**WHAT THIS TASK INVOLVES**
The records that follow are to be reproduced exactly. Any pictures in them are left out.

(Camera intrinsics data)
((

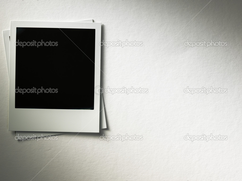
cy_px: 90
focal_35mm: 94
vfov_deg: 15.7
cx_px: 121
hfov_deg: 20.9
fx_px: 657
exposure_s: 1/160
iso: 100
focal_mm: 120
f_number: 11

))

**ANSWER TO THE EXERCISE**
cy_px: 90
focal_35mm: 94
vfov_deg: 15.7
cx_px: 121
hfov_deg: 20.9
fx_px: 657
exposure_s: 1/160
iso: 100
focal_mm: 120
f_number: 11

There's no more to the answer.